*** Block opens ***

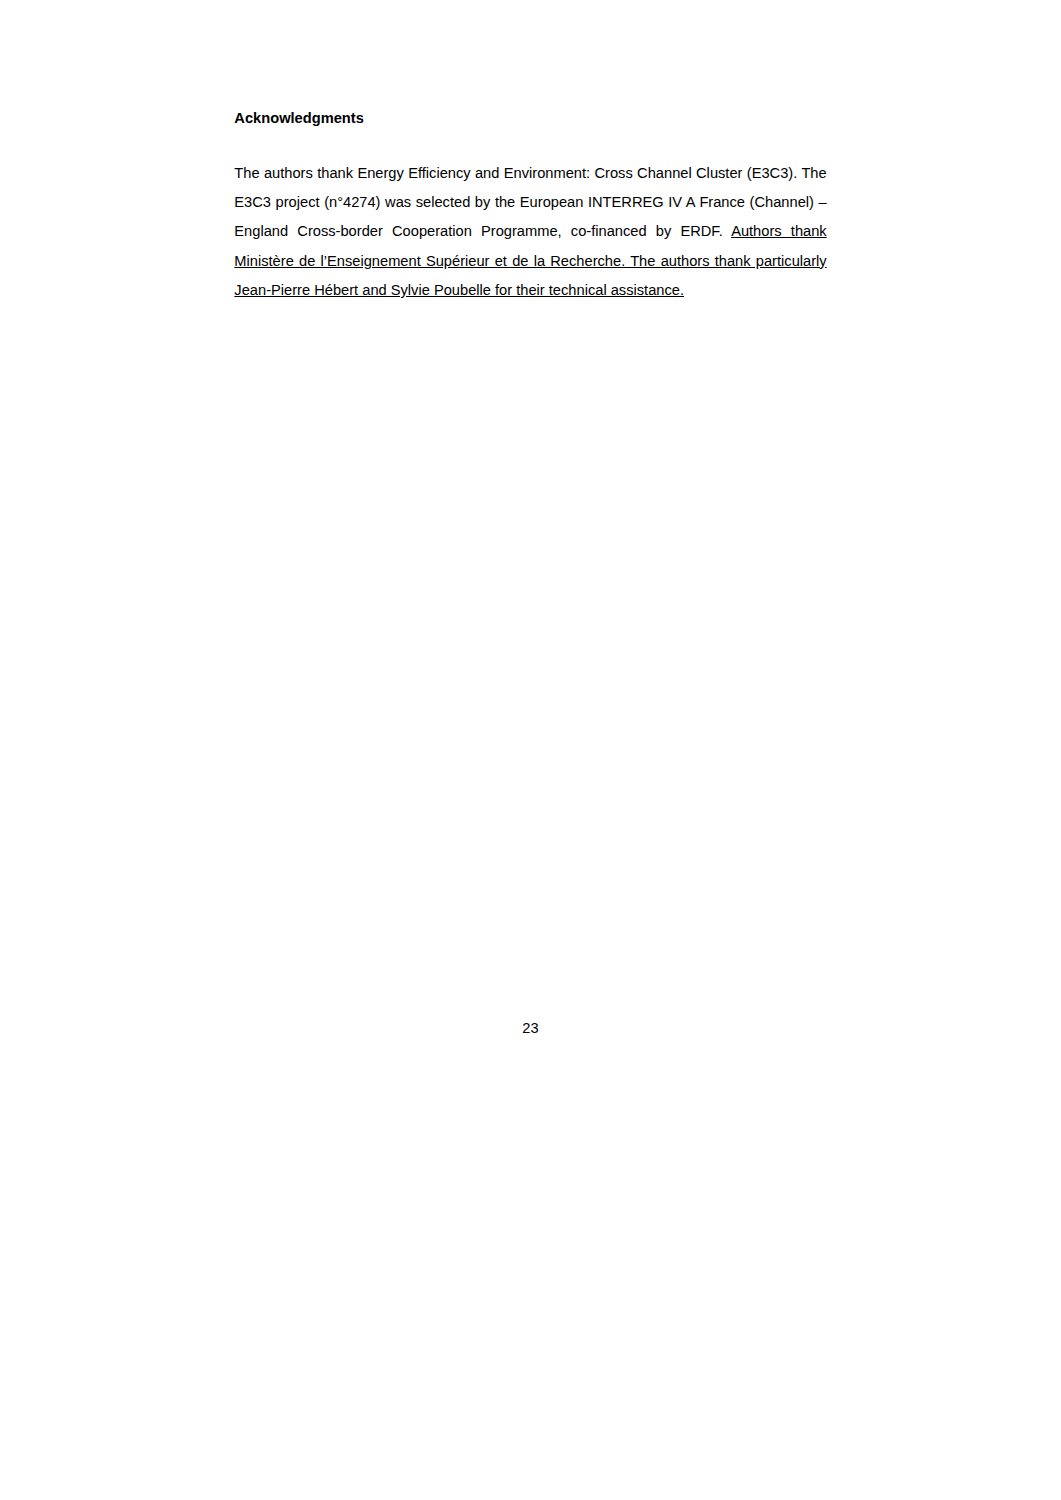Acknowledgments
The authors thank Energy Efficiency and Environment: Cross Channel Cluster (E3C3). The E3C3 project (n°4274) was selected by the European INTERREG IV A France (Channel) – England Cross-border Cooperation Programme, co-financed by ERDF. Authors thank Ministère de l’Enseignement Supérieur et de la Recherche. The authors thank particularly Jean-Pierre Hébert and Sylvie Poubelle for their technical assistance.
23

*** Block closes ***

Return the material above verbatim, minus the pictures.

Acknowledgments
The authors thank Energy Efficiency and Environment: Cross Channel Cluster (E3C3). The E3C3 project (n°4274) was selected by the European INTERREG IV A France (Channel) – England Cross-border Cooperation Programme, co-financed by ERDF. Authors thank Ministère de l’Enseignement Supérieur et de la Recherche. The authors thank particularly Jean-Pierre Hébert and Sylvie Poubelle for their technical assistance.
23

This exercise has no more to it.